By focusing instead on the beleaguered Bengali Hindu, in danger in the homeland, the BJP is working to use rising discontent against the Trinamool Congress and its style of governance and politics, to increase its own appeal. The space to launch this appeal has opened up for the BJP because the CPI(M) has not only grown weaker, but its capacity to lead has diminished, the Congress is reduced to a small party and there is no real and robust opposition in West Bengal.
By its own admission, the CPI(M) is today “strong in some pockets” and capable of resisting the Trinamool Congress only in those pockets. Its leadership honestly concedes that it cannot challenge the ruling regime everywhere in West Bengal. The processions and rallies organised by the CPI(M) and its Left allies in recent days, immediately after the BJP’s extraordinary showing around Ram Navami, have been selectively organised, because the Left lacks the strength to do so everywhere. The procession in Chandernagore in Hooghly district against communalisation of politics on last week attracted local attention, but overall the CPI(M) lacks the ability to reach out and hold on to voters who have either switched sides or are disgruntled with the Trinamool Congress and uncertain about the BJP.
For the Trinamool, countering the BJP is far more difficult than it was to confront the CPI(M). Modi’s party is not Banerjee’s enemy, nor is the prime minister. Recall that she was among the first to send a bouquet to Modi after he won the post-Godhra elections in Gujarat. The party is also vulnerable given its entanglement with the Saradha and Narada scams, its need for support from the Centre for financial accommodation and on shelving solutions to water sharing with Bangladesh.
Till now the Trinamool Congress has walked on the razor’s edge with admirable dexterity. It has worked actively and effectively to attach and keep attached the Muslim vote by giving the clergy a place at the high table, by announcing special schemes and turning a blind eye to border crossings, the proliferation of dubious madrassas and the growth of Muslim identity politics. It has also pandered to Hindu sentiment by its active participation and patronage of various community organised Durga and Kali pujas, the visible piety of its leaders and its encouragement of local Hindu practice by declaring various days as state holidays. The visual messages that Banerjee has communicated through gestures that identify her affinity to the Muslim community have added to the misgivings of the Hindu poor and the middle classes, where memories of Partition and the violence that preceded it and followed it, the forced displacements, all remain deeply embedded. The BJP has certainly stirred this pool of emotion.

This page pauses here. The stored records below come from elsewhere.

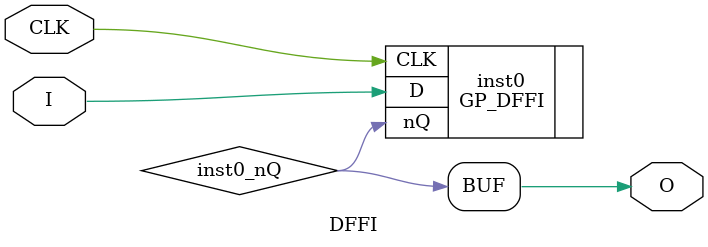
<source format=v>
module DFFI (input  I, input  CLK, output  O);
wire  inst0_nQ;
GP_DFFI inst0 (.D(I), .CLK(CLK), .nQ(inst0_nQ));
assign O = inst0_nQ;
endmodule


</source>
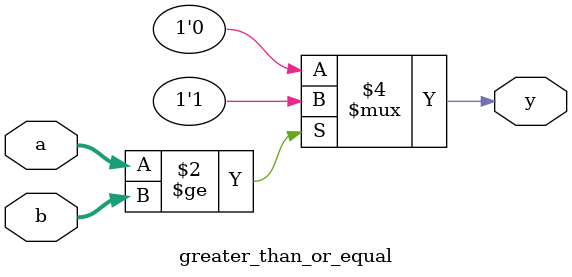
<source format=v>

module greater_than_or_equal(a, b, y);
  input [7:0] a;
  input [7:0] b;
  output y;
  reg y;

  always @(*) begin
    if (a >= b) begin
      y = 1;
    end else begin
      y = 0;
    end
  end
endmodule

</source>
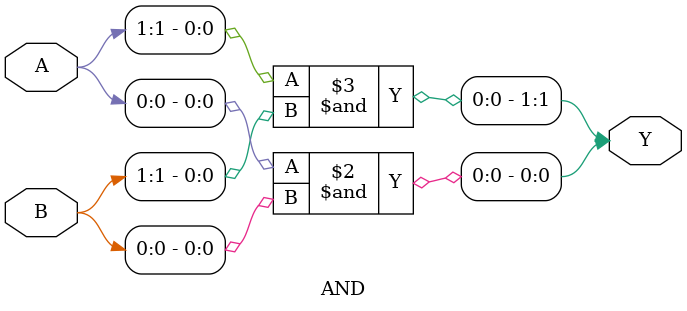
<source format=v>
module AND(
    input [1:0] A,
    input [1:0] B,
    output reg [1:0] Y
);

always @*
begin
    Y[0] = A[0] & B[0];
    Y[1] = A[1] & B[1];
end


endmodule
</source>
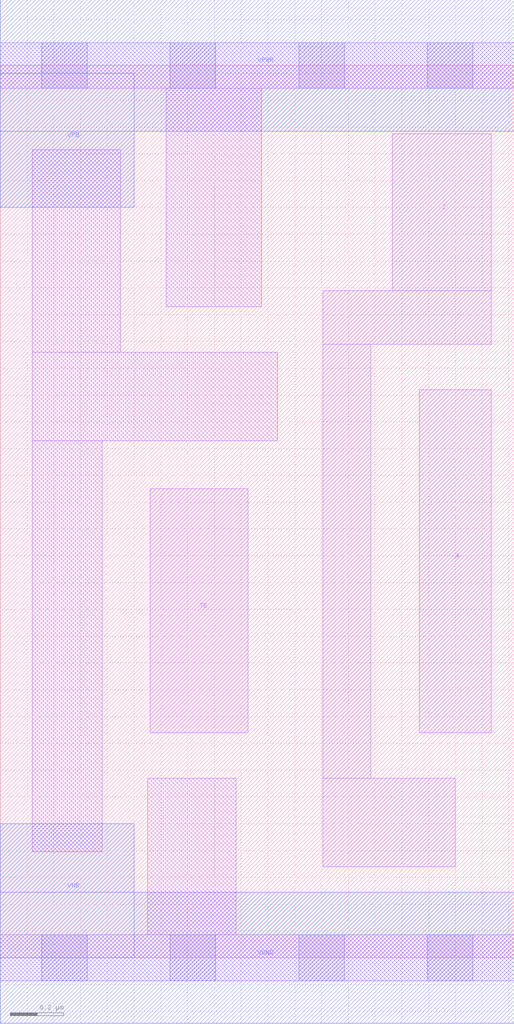
<source format=lef>
# Copyright 2020 The SkyWater PDK Authors
#
# Licensed under the Apache License, Version 2.0 (the "License");
# you may not use this file except in compliance with the License.
# You may obtain a copy of the License at
#
#     https://www.apache.org/licenses/LICENSE-2.0
#
# Unless required by applicable law or agreed to in writing, software
# distributed under the License is distributed on an "AS IS" BASIS,
# WITHOUT WARRANTIES OR CONDITIONS OF ANY KIND, either express or implied.
# See the License for the specific language governing permissions and
# limitations under the License.
#
# SPDX-License-Identifier: Apache-2.0

VERSION 5.5 ;
NAMESCASESENSITIVE ON ;
BUSBITCHARS "[]" ;
DIVIDERCHAR "/" ;
MACRO sky130_fd_sc_lp__einvp_0
  CLASS CORE ;
  SOURCE USER ;
  ORIGIN  0.000000  0.000000 ;
  SIZE  1.920000 BY  3.330000 ;
  SYMMETRY X Y R90 ;
  SITE unit ;
  PIN A
    ANTENNAGATEAREA  0.159000 ;
    DIRECTION INPUT ;
    USE SIGNAL ;
    PORT
      LAYER li1 ;
        RECT 1.565000 0.840000 1.835000 2.120000 ;
    END
  END A
  PIN TE
    ANTENNAGATEAREA  0.189000 ;
    DIRECTION INPUT ;
    USE SIGNAL ;
    PORT
      LAYER li1 ;
        RECT 0.560000 0.840000 0.925000 1.750000 ;
    END
  END TE
  PIN Z
    ANTENNADIFFAREA  0.293700 ;
    DIRECTION OUTPUT ;
    USE SIGNAL ;
    PORT
      LAYER li1 ;
        RECT 1.205000 0.340000 1.700000 0.670000 ;
        RECT 1.205000 0.670000 1.385000 2.290000 ;
        RECT 1.205000 2.290000 1.835000 2.490000 ;
        RECT 1.465000 2.490000 1.835000 3.075000 ;
    END
  END Z
  PIN VGND
    DIRECTION INOUT ;
    USE GROUND ;
    PORT
      LAYER met1 ;
        RECT 0.000000 -0.245000 1.920000 0.245000 ;
    END
  END VGND
  PIN VNB
    DIRECTION INOUT ;
    USE GROUND ;
    PORT
    END
  END VNB
  PIN VPB
    DIRECTION INOUT ;
    USE POWER ;
    PORT
    END
  END VPB
  PIN VNB
    DIRECTION INOUT ;
    USE GROUND ;
    PORT
      LAYER met1 ;
        RECT 0.000000 0.000000 0.500000 0.500000 ;
    END
  END VNB
  PIN VPB
    DIRECTION INOUT ;
    USE POWER ;
    PORT
      LAYER met1 ;
        RECT 0.000000 2.800000 0.500000 3.300000 ;
    END
  END VPB
  PIN VPWR
    DIRECTION INOUT ;
    USE POWER ;
    PORT
      LAYER met1 ;
        RECT 0.000000 3.085000 1.920000 3.575000 ;
    END
  END VPWR
  OBS
    LAYER li1 ;
      RECT 0.000000 -0.085000 1.920000 0.085000 ;
      RECT 0.000000  3.245000 1.920000 3.415000 ;
      RECT 0.120000  0.395000 0.380000 1.930000 ;
      RECT 0.120000  1.930000 1.035000 2.260000 ;
      RECT 0.120000  2.260000 0.450000 3.015000 ;
      RECT 0.550000  0.085000 0.880000 0.670000 ;
      RECT 0.620000  2.430000 0.975000 3.245000 ;
    LAYER mcon ;
      RECT 0.155000 -0.085000 0.325000 0.085000 ;
      RECT 0.155000  3.245000 0.325000 3.415000 ;
      RECT 0.635000 -0.085000 0.805000 0.085000 ;
      RECT 0.635000  3.245000 0.805000 3.415000 ;
      RECT 1.115000 -0.085000 1.285000 0.085000 ;
      RECT 1.115000  3.245000 1.285000 3.415000 ;
      RECT 1.595000 -0.085000 1.765000 0.085000 ;
      RECT 1.595000  3.245000 1.765000 3.415000 ;
  END
END sky130_fd_sc_lp__einvp_0
END LIBRARY

</source>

Twenty years ago, what was privately felt but never articulated – when the BJP’s campaign against illegal migration in the border areas became louder and explicit, with the detection of illegal immigrants in Mumbai and New Delhi making headline news – is today a major discourse in West Bengal’s public sphere. The growth and spread of RSS shakhas has been explosive in the past five years according to reports; from around 600 in 2011, the shakhas have mushroomed to around 1,500 in 2016. Along with it, the RSS has opened schools, established cultural-religious groups and encouraged public piety.
The idea of a revival, by whatever means, has therefore become respectable in West Bengal and is creeping up to the point where it could captivate the popular imagination. Now that the BJP is no longer a non-Bengali party, it is better positioned to do so than ever before.